What you need to do. The exercise calls for a faithful copy of all the data.

Recorded information.
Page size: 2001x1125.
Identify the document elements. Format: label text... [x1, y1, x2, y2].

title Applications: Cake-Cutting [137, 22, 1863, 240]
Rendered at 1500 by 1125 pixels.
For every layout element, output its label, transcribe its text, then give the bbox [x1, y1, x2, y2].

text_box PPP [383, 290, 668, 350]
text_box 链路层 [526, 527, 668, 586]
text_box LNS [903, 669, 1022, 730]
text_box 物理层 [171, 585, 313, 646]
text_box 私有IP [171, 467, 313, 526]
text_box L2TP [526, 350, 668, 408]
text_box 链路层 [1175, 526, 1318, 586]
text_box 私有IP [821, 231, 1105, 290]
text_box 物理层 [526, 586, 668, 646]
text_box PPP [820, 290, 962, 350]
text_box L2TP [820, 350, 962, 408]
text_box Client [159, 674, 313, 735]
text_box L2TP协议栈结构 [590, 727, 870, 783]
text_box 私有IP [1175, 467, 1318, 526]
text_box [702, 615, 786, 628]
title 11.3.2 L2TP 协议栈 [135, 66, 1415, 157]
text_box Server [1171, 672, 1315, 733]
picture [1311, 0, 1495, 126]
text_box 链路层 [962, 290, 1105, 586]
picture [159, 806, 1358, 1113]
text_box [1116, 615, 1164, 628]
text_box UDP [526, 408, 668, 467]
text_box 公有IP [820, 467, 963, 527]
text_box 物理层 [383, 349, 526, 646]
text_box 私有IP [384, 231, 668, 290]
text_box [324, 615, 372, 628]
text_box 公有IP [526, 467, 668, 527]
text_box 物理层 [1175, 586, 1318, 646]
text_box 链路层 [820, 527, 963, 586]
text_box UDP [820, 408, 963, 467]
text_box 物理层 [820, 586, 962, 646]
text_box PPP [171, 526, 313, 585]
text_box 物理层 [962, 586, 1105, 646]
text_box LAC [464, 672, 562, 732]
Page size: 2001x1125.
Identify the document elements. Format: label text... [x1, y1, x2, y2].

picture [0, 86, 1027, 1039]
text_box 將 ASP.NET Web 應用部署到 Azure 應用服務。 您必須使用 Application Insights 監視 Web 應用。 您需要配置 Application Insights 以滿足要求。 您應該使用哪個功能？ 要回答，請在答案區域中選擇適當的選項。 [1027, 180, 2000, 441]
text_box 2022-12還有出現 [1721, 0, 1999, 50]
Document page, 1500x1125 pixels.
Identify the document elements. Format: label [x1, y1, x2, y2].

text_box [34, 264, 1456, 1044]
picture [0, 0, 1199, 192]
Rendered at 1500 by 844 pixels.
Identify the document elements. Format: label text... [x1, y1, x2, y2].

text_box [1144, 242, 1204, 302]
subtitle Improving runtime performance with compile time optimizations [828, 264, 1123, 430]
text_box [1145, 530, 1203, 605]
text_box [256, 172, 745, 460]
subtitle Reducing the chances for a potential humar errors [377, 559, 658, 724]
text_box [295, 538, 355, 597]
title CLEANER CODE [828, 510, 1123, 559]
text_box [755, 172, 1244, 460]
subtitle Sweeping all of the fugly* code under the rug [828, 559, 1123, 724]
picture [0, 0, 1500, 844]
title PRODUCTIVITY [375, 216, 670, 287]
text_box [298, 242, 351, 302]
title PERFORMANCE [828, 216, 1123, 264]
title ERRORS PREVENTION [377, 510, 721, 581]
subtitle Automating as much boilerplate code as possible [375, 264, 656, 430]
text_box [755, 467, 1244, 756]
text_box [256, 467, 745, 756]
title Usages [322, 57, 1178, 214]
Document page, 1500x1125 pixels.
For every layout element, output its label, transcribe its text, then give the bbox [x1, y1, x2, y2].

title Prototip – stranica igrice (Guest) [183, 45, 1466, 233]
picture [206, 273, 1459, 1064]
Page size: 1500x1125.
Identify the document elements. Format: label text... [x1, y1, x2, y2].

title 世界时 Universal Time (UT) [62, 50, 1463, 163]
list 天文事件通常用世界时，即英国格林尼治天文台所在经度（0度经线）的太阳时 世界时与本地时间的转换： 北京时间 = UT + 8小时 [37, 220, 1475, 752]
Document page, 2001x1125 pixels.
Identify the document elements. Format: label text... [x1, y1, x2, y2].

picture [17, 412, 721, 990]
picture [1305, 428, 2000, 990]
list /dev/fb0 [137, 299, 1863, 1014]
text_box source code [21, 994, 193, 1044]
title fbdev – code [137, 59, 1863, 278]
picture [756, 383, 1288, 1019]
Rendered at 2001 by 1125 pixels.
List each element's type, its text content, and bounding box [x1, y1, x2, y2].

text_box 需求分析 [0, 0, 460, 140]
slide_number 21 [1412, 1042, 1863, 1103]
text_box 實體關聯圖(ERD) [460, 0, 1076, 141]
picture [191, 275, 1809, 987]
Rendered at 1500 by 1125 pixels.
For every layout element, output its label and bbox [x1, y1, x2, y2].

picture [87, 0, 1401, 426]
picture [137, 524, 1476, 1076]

Written solution.
Page size: 2001x1125.
Identify the document elements. Format: label text... [x1, y1, x2, y2].

title Applications: Cake-Cutting [137, 22, 1863, 240]
Rendered at 1500 by 1125 pixels.
For every layout element, output its label, transcribe its text, then give the bbox [x1, y1, x2, y2].

text_box PPP [383, 290, 668, 350]
text_box 链路层 [526, 527, 668, 586]
text_box LNS [903, 669, 1022, 730]
text_box 物理层 [171, 585, 313, 646]
text_box 私有IP [171, 467, 313, 526]
text_box L2TP [526, 350, 668, 408]
text_box 链路层 [1175, 526, 1318, 586]
text_box 私有IP [821, 231, 1105, 290]
text_box 物理层 [526, 586, 668, 646]
text_box PPP [820, 290, 962, 350]
text_box L2TP [820, 350, 962, 408]
text_box Client [159, 674, 313, 735]
text_box L2TP协议栈结构 [590, 727, 870, 783]
text_box 私有IP [1175, 467, 1318, 526]
text_box [702, 615, 786, 628]
title 11.3.2 L2TP 协议栈 [135, 66, 1415, 157]
text_box Server [1171, 672, 1315, 733]
picture [1311, 0, 1495, 126]
text_box 链路层 [962, 290, 1105, 586]
picture [159, 806, 1358, 1113]
text_box [1116, 615, 1164, 628]
text_box UDP [526, 408, 668, 467]
text_box 公有IP [820, 467, 963, 527]
text_box 物理层 [383, 349, 526, 646]
text_box 私有IP [384, 231, 668, 290]
text_box [324, 615, 372, 628]
text_box 公有IP [526, 467, 668, 527]
text_box 物理层 [1175, 586, 1318, 646]
text_box 链路层 [820, 527, 963, 586]
text_box UDP [820, 408, 963, 467]
text_box 物理层 [820, 586, 962, 646]
text_box PPP [171, 526, 313, 585]
text_box 物理层 [962, 586, 1105, 646]
text_box LAC [464, 672, 562, 732]
Page size: 2001x1125.
Identify the document elements. Format: label text... [x1, y1, x2, y2].

picture [0, 86, 1027, 1039]
text_box 將 ASP.NET Web 應用部署到 Azure 應用服務。 您必須使用 Application Insights 監視 Web 應用。 您需要配置 Application Insights 以滿足要求。 您應該使用哪個功能？ 要回答，請在答案區域中選擇適當的選項。 [1027, 180, 2000, 441]
text_box 2022-12還有出現 [1721, 0, 1999, 50]
Document page, 1500x1125 pixels.
Identify the document elements. Format: label [x1, y1, x2, y2].

text_box [34, 264, 1456, 1044]
picture [0, 0, 1199, 192]
Rendered at 1500 by 844 pixels.
Identify the document elements. Format: label text... [x1, y1, x2, y2].

text_box [1144, 242, 1204, 302]
subtitle Improving runtime performance with compile time optimizations [828, 264, 1123, 430]
text_box [1145, 530, 1203, 605]
text_box [256, 172, 745, 460]
subtitle Reducing the chances for a potential humar errors [377, 559, 658, 724]
text_box [295, 538, 355, 597]
title CLEANER CODE [828, 510, 1123, 559]
text_box [755, 172, 1244, 460]
subtitle Sweeping all of the fugly* code under the rug [828, 559, 1123, 724]
picture [0, 0, 1500, 844]
title PRODUCTIVITY [375, 216, 670, 287]
text_box [298, 242, 351, 302]
title PERFORMANCE [828, 216, 1123, 264]
title ERRORS PREVENTION [377, 510, 721, 581]
subtitle Automating as much boilerplate code as possible [375, 264, 656, 430]
text_box [755, 467, 1244, 756]
text_box [256, 467, 745, 756]
title Usages [322, 57, 1178, 214]
Document page, 1500x1125 pixels.
For every layout element, output its label, transcribe its text, then give the bbox [x1, y1, x2, y2].

title Prototip – stranica igrice (Guest) [183, 45, 1466, 233]
picture [206, 273, 1459, 1064]
Page size: 1500x1125.
Identify the document elements. Format: label text... [x1, y1, x2, y2].

title 世界时 Universal Time (UT) [62, 50, 1463, 163]
list 天文事件通常用世界时，即英国格林尼治天文台所在经度（0度经线）的太阳时 世界时与本地时间的转换： 北京时间 = UT + 8小时 [37, 220, 1475, 752]
Document page, 2001x1125 pixels.
Identify the document elements. Format: label text... [x1, y1, x2, y2].

picture [17, 412, 721, 990]
picture [1305, 428, 2000, 990]
list /dev/fb0 [137, 299, 1863, 1014]
text_box source code [21, 994, 193, 1044]
title fbdev – code [137, 59, 1863, 278]
picture [756, 383, 1288, 1019]
Rendered at 2001 by 1125 pixels.
List each element's type, its text content, and bounding box [x1, y1, x2, y2].

text_box 需求分析 [0, 0, 460, 140]
slide_number 21 [1412, 1042, 1863, 1103]
text_box 實體關聯圖(ERD) [460, 0, 1076, 141]
picture [191, 275, 1809, 987]
Rendered at 1500 by 1125 pixels.
For every layout element, output its label and bbox [x1, y1, x2, y2].

picture [87, 0, 1401, 426]
picture [137, 524, 1476, 1076]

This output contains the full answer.